How many lines in the items below contain the string "across"? Case must match. Reply with the number alone.

Segment Open

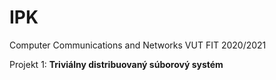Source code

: # IPK
Computer Communications and Networks VUT FIT 2020/2021

Projekt 1: **Triviálny distribuovaný súborový systém**<br/>
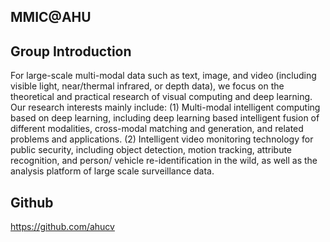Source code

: ## MMIC@AHU
<div id="slider"></div>

## Group Introduction
For large-scale multi-modal data such as text, image, and video (including visible light, near/thermal infrared, or depth data), we focus on the theoretical and practical research of visual computing and deep learning. Our research interests mainly include: (1) Multi-modal intelligent computing based on deep learning, including deep learning based intelligent fusion of different modalities, cross-modal matching and generation, and related problems and applications. (2) Intelligent video monitoring technology for public security, including object detection, motion tracking, attribute recognition, and person/ vehicle re-identification in the wild, as well as the analysis platform of large scale surveillance data.

## Github
https://github.com/ahucv

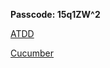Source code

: **Passcode: 15q1ZW^2**

[ATDD](https://exeterlms.zoom.us/rec/share/TII9U9P9kTL7uUFc_FKqjK4E19TXYmvivDJyMVvMwq5bDa0GsItatDh3tpV1638Z.heT-LIIapTWy_SpR?startTime=1603976807000)

[Cucumber](https://exeterlms.zoom.us/rec/share/TII9U9P9kTL7uUFc_FKqjK4E19TXYmvivDJyMVvMwq5bDa0GsItatDh3tpV1638Z.heT-LIIapTWy_SpR?startTime=1603977757000)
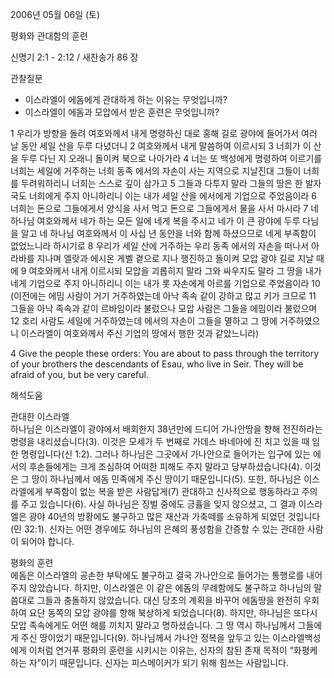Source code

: 2006년 05월 06일 (토)

평화와 관대함의 훈련



신명기 2:1 - 2:12 / 새찬송가 86 장


관찰질문
- 이스라엘이 에돔에게 관대하게 하는 이유는 무엇입니까?
- 이스라엘이 에돔과 모압에서 받은 훈련은 무엇입니까? 

1 우리가 방향을 돌려 여호와께서 내게 명령하신 대로 홍해 길로 광야에 들어가서 여러 날 동안 세일 산을 두루 다녔더니 2 여호와께서 내게 말씀하여 이르시되 3 너희가 이 산을 두루 다닌 지 오래니 돌이켜 북으로 나아가라 4 너는 또 백성에게 명령하여 이르기를 너희는 세일에 거주하는 너희 동족 에서의 자손이 사는 지역으로 지날진대 그들이 너희를 두려워하리니 너희는 스스로 깊이 삼가고 5 그들과 다투지 말라 그들의 땅은 한 발자국도 너희에게 주지 아니하리니 이는 내가 세일 산을 에서에게 기업으로 주었음이라 6 너희는 돈으로 그들에게서 양식을 사서 먹고 돈으로 그들에게서 물을 사서 마시라 7 네 하나님 여호와께서 네가 하는 모든 일에 네게 복을 주시고 네가 이 큰 광야에 두루 다님을 알고 네 하나님 여호와께서 이 사십 년 동안을 너와 함께 하셨으므로 네게 부족함이 없었느니라 하시기로 8 우리가 세일 산에 거주하는 우리 동족 에서의 자손을 떠나서 아라바를 지나며 엘랏과 에시온 게벨 곁으로 지나 행진하고 돌이켜 모압 광야 길로 지날 때에 9 여호와께서 내게 이르시되 모압을 괴롭히지 말라 그와 싸우지도 말라 그 땅을 내가 네게 기업으로 주지 아니하리니 이는 내가 롯 자손에게 아르를 기업으로 주었음이라 10 (이전에는 에밈 사람이 거기 거주하였는데 아낙 족속 같이 강하고 많고 키가 크므로 11 그들을 아낙 족속과 같이 르바임이라 불렀으나 모압 사람은 그들을 에밈이라 불렀으며 12 호리 사람도 세일에 거주하였는데 에서의 자손이 그들을 멸하고 그 땅에 거주하였으니 이스라엘이 여호와께서 주신 기업의 땅에서 행한 것과 같았느니라) 

4  Give the people these orders: You are about to pass through the territory of your brothers the descendants of Esau, who live in Seir. They will be afraid of you, but be very careful.

해석도움





관대한 이스라엘  
하나님은 이스라엘이 광야에서 배회한지 38년만에 드디어 가나안땅을 향해 전진하라는 명령을 내리셨습니다(3). 이것은 모세가 두 번째로 가데스 바네아에 진 치고 있을 때 임한 명령입니다(신 1:2). 그러나 하나님은 그곳에서 가나안으로 들어가는 입구에 있는 에서의 후손들에게는 크게 조심하여 어떠한 피해도 주지 말라고 당부하셨습니다(4). 이것은 그 땅이 하나님께서 에돔 민족에게 주신 땅이기 때문입니다(5). 또한, 하나님은 이스라엘에게 부족함이 없는 복을 받은 사람답게(7) 관대하고 신사적으로 행동하라고 주의를 주고 있습니다(6). 사실 하나님은 징벌 중에도 긍휼을 잊지 않으셨고, 그 결과 이스라엘은 광야 40년의 방황에도 불구하고 많은 재산과 가축떼를 소유하게 되었던 것입니다(민 32:1). 신자는 어떤 경우에도 하나님의 은혜의 풍성함을 간증할 수 있는 관대한 사람이 되어야 합니다.  

평화의 훈련  
에돔은 이스라엘의 공손한 부탁에도 불구하고 결국 가나안으로 들어가는 통행로를 내어주지 않았습니다. 하지만, 이스라엘은 이 같은 에돔의 무례함에도 불구하고 하나님의 말씀대로 그들과 충돌하지 않았습니다. 대신 당초의 계획을 바꾸어 에돔땅을 완전히 우회하여 요단 동쪽의 모압 광야를 향해 북상하게 되었습니다(8). 하지만, 하나님은 또다시 모압 족속에게도 어떤 해를 끼치지 말라고 명하셨습니다. 그 땅 역시 하나님께서 그들에게 주신 땅이었기 때문입니다(9). 하나님께서 가나안 정복을 앞두고 있는 이스라엘백성에게 이처럼 연거푸 평화의 훈련을 시키시는 이유는, 신자의 참된 존재 목적이 “화평케 하는 자”이기 때문입니다. 신자는 피스메이커가 되기 위해 힘쓰는 사람입니다.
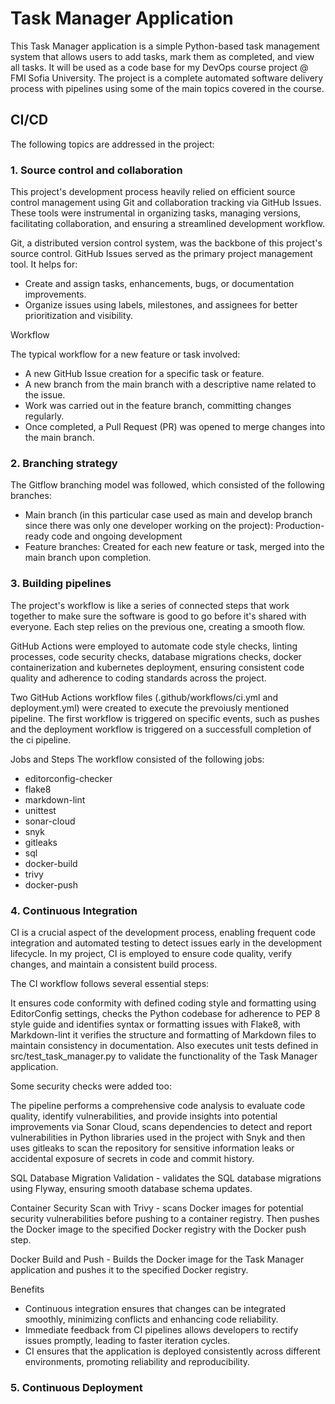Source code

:# Task Manager Application

This Task Manager application is a simple Python-based task management system that allows users to add tasks, mark them as completed, and view all tasks. It will be used as a code base for my DevOps course project @ FMI Sofia University. The project is a complete automated software delivery process with pipelines using some of the main topics covered in the course.

## CI/CD

The following topics are addressed in the project:

### 1. Source control and collaboration

This project's development process heavily relied on efficient source control management using Git and collaboration tracking via GitHub Issues. These tools were instrumental in organizing tasks, managing versions, facilitating collaboration, and ensuring a streamlined development workflow.

Git, a distributed version control system, was the backbone of this project's source control. GitHub Issues served as the primary project management tool. It helps for:

- Create and assign tasks, enhancements, bugs, or documentation improvements.
- Organize issues using labels, milestones, and assignees for better prioritization and visibility.

Workflow

The typical workflow for a new feature or task involved:

- A new GitHub Issue creation for a specific task or feature.
- A new branch from the main branch with a descriptive name related to the issue.
- Work was carried out in the feature branch, committing changes regularly.
- Once completed, a Pull Request (PR) was opened to merge changes into the main branch.

### 2. Branching strategy

The Gitflow branching model was followed, which consisted of the following branches:

- Main branch (in this particular case used as main and develop branch since there was only one developer working on the project):  Production-ready code and ongoing development
- Feature branches: Created for each new feature or task, merged into the main branch upon completion.

### 3. Building pipelines

The project's workflow is like a series of connected steps that work together to make sure the software is good to go before it's shared with everyone. Each step relies on the previous one, creating a smooth flow.

GitHub Actions were employed to automate code style checks, linting processes, code security checks, database migrations checks, docker containerization and kubernetes deployment, ensuring consistent code quality and adherence to coding standards across the project.

Two GitHub Actions workflow files (.github/workflows/ci.yml and deployment.yml) were created to execute the prevoiusly mentioned pipeline. The first workflow is triggered on specific events, such as pushes and the deployment workflow is triggered on a successfull completion of the ci pipeline.

Jobs and Steps
The workflow consisted of the following jobs:

- editorconfig-checker
- flake8
- markdown-lint
- unittest
- sonar-cloud
- snyk
- gitleaks
- sql
- docker-build
- trivy
- docker-push

### 4. Continuous Integration

CI is a crucial aspect of the development process, enabling frequent code integration and automated testing to detect issues early in the development lifecycle. In my project, CI is employed to ensure code quality, verify changes, and maintain a consistent build process.

The CI workflow follows several essential steps:

It ensures code conformity with defined coding style and formatting using EditorConfig settings, checks the Python codebase for adherence to PEP 8 style guide and identifies syntax or formatting issues with Flake8, with Markdown-lint it verifies the structure and formatting of Markdown files to maintain consistency in documentation. Also executes unit tests defined in src/test_task_manager.py to validate the functionality of the Task Manager application.

Some security checks were added too: 

The pipeline performs a comprehensive code analysis to evaluate code quality, identify vulnerabilities, and provide insights into potential improvements via Sonar Cloud, scans dependencies to detect and report vulnerabilities in Python libraries used in the project with Snyk and then uses gitleaks to scan the repository for sensitive information leaks or accidental exposure of secrets in code and commit history.

SQL Database Migration Validation - validates the SQL database migrations using Flyway, ensuring smooth database schema updates.

Container Security Scan with Trivy - scans Docker images for potential security vulnerabilities before pushing to a container registry. Then pushes the Docker image to the specified Docker registry with the Docker push step.

Docker Build and Push - Builds the Docker image for the Task Manager application and pushes it to the specified Docker registry.

Benefits

- Continuous integration ensures that changes can be integrated smoothly, minimizing conflicts and enhancing code reliability.
- Immediate feedback from CI pipelines allows developers to rectify issues promptly, leading to faster iteration cycles.
- CI ensures that the application is deployed consistently across different environments, promoting reliability and reproducibility.

### 5. Continuous Deployment
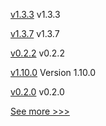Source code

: 
[v1.3.3](https://github.com/hyperledger/firefly-evmconnect/releases/tag/v1.3.3) v1.3.3

[v1.3.7](https://github.com/hyperledger/firefly-transaction-manager/releases/tag/v1.3.7) v1.3.7

[v0.2.2](https://github.com/hyperledger/firefly-tezosconnect/releases/tag/v0.2.2) v0.2.2

[v1.10.0](https://github.com/hyperledger/bevel-operator-fabric/releases/tag/v1.10.0) Version 1.10.0

[v0.2.0](https://github.com/hyperledger/anoncreds-rs/releases/tag/v0.2.0) v0.2.0


[See more >>>](https://start-here.hyperledger.org/releases)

Segment Closed

▸ **Your response**: 2